Liquid rubber polyurethanes


#1

Hi there,

For a while now I have been making parts to sell from PLA plastic via 3D printing.

What I really need, however, is a way to make these parts from a semi flexible, non-brittle rubber/silicone.

I have found items such as:


and it looks like it could be suitable (I could make or 3D print a mould so that’s not an issue)

However, what’s complicating matters for me are the warnings that these liquid polyurethane rubbers can irritate skin. My part would be worn touching the skin for long periods of time (consecutive days etc, maybe up to a week or even every day constantly) without much of a break. Due to this, I need to be sure that the product isn’t going to cause a negative reaction for someone who uses the product.

From what I have read, it seems that these polyurethane rubber warnings are more to do with the stage before it has been mixed and has had chance to set. It’s not an issue for me if it is irritating to skin during this stage…but how about after it has set? Does anyone know if skin irritation due to the chemical make-up of the rubber is possible? If so, how likely?

I appreciate that these are not easy questions to answer and I am not looking for any legal guarantee…just the opinion of someone who has done something similar and observed the results!

Any answers or help would be greatly appreciated!

Best wishes,

Dan.


#2

In Most cases once cured it is inert… Some people could have a reaction just like they have a reaction to latex.

Added
One thing with Flexible Urethane. Make sure you use a good silicone release/Barrier agent… That stuff bonds to everything. Preferably Silicone/RTV molds are the best.


#3

wow…that was quick!

Thanks for your response, really appreciate it :+1:

Definitely something to look into then…


#4

Whether a product like that is skin-safe when cured is often going to depend on how it’s processed, especially if the liquids are not safe. I would try to shop for a flexible urethane (or silicone!) that is advertised as skin safe/biocompatible/fda-approved-for-food-contact/medical-grade or something Iike that, and has very detail instructions about what you need to do to make sure it meets that standard when it is cured. Bonus points if there’s a test you can run on your part to make sure it’s properly cured.


#5

Ordinary compounded urethane elastomers are NOT suitable for prolonged skin contact.

anything short of a perfect proportion perfectly mixed is going to have uncompounded material that will sweat out and is toxic.

Thermoplastic Urethanes can be medical grade and safe- but they require injection molding. You might be able to make an injection mold to inject TPU parts on the form 2 using high temp resin.

However you CAN mix and pour certain platinum cure silicones that are safe for prolonged skin exposure.
Given that compounded urethanes can cause allergic bronchitis, and skin reactions, I would recommend you source a Food Grade platinum silicone with very low cure inhibition.


#6

Thanks for your responses guys :+1:

My issue is that I need something around shore a hardness 70 (not 100% sure yet), and the skin-safe or medical grade rubbers/silicones all seem to be in the 15-30 range…

Maybe I’ll have to reconsider the process I’m going to use,

Thanks for your help!

Dan


#7

Maybe not quite as hard as you would like but here is a platinum-cure silicone with Shore 30A:

Smooth-On makes great products. Maybe consider having an insert to stiffen it up if necessary.


#8

you can find silicones in shoreA- 60 to 70
Silpak makes some-


#9

Thanks both of you :+1:

I am a little confused about the differences (of if there are any at all) between rubber urethanes and silicones, in terms of safeness for prolonged skin contact?

@Sculptingman are these shore a60/70 silicones suitable for prolonged use on skin?
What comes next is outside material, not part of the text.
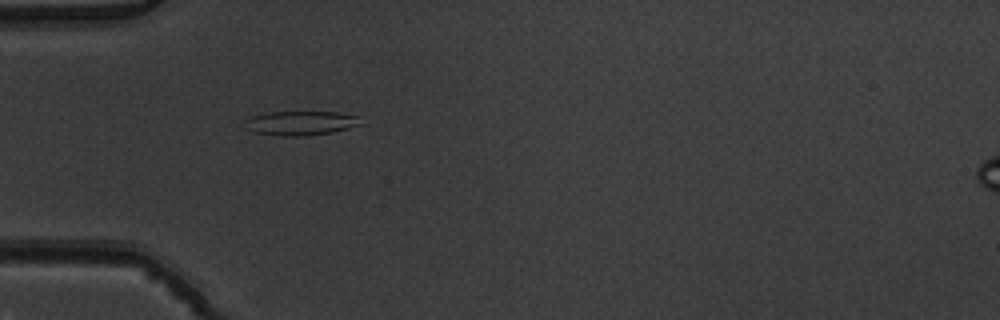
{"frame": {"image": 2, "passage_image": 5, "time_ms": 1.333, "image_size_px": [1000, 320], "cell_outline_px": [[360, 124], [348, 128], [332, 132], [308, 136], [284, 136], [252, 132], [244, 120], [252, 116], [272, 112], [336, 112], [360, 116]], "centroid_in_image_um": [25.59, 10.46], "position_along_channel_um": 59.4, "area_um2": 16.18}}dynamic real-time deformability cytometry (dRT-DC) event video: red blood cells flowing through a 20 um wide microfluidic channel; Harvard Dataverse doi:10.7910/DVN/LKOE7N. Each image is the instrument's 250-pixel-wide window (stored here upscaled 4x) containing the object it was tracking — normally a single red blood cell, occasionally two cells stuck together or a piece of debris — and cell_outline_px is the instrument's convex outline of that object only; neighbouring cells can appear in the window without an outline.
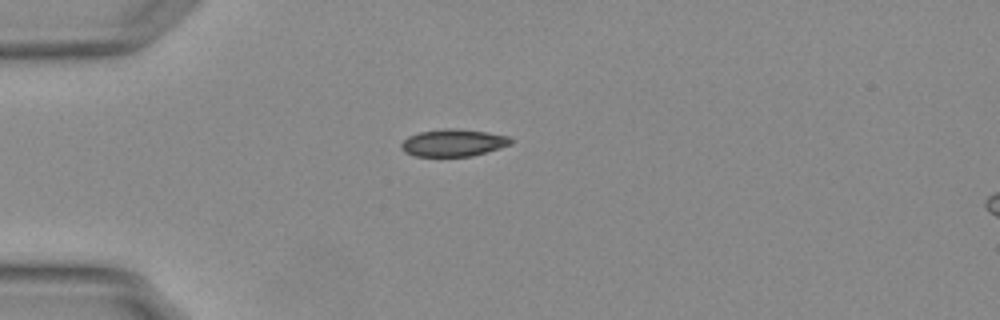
{"species": "Egyptian fruit bat (a non-hibernating species)", "species_latin": "Rousettus aegyptiacus", "temperature_condition": "warm", "stored_images_in_passage": 40, "camera_frame_rate_fps": 3000, "um_per_image_px": 0.085, "animal": {"sex": "female"}, "frame": {"image": 1, "passage_image": 1, "time_ms": 0.0, "image_size_px": [1000, 320], "cell_outline_px": [[512, 144], [472, 156], [416, 156], [404, 152], [400, 148], [400, 144], [408, 136], [420, 132], [444, 128], [452, 128], [484, 132], [508, 136], [512, 140]], "centroid_in_image_um": [38.49, 12.14], "position_along_channel_um": 46.5, "area_um2": 17.22}}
If so, they could be perfect:+1:

Thanks again,

Dan


#10

So I am not sure what you are doing that has prolonged skin contact.

I am in medical devices and we are required to do biocompatibility studies if there is prolonged contact with the skin. Some manufacturers have a strong master file with biocompatibility testing and you can rely on that rather than running the testing yourself (which is usually ~$20k and takes ~3 months). So if you locate a material you are interested in you can contact the manufacturer and ask them if they have a master file with biocompatibility testing. I would strongly recommend finding a supplier with the right testing on file.


#11

Ordinary skin contact does not require a surgical grade silicone.
Most any platinum cured system would likely do- but to be safe- i would opt for a Food Grade material.
You simply ask the suppliers if they have a food grade silicone between shore 55 and 70.

Be aware, tho, that silicone does NOT ‘breathe’- prolonged contact with the skin will cut off the skin from oxygen and not allow sweat or oils to evaporate- this will at the very least cause the kind of issue you get from having a bandaid on for a really long time- that white, slimy, deadlooking patch of skin.
And Some folks will still have a reaction because of the sweat and skin oils accumulating and causing irritation. They are not reacting to the silicone- but to the fact that it traps their own exuded toxins against their skin.

this is why rubber insoles are made of foamed rubber and even then covered with a fabric- to allow some air circulation and the wicking of moisture away from the skin.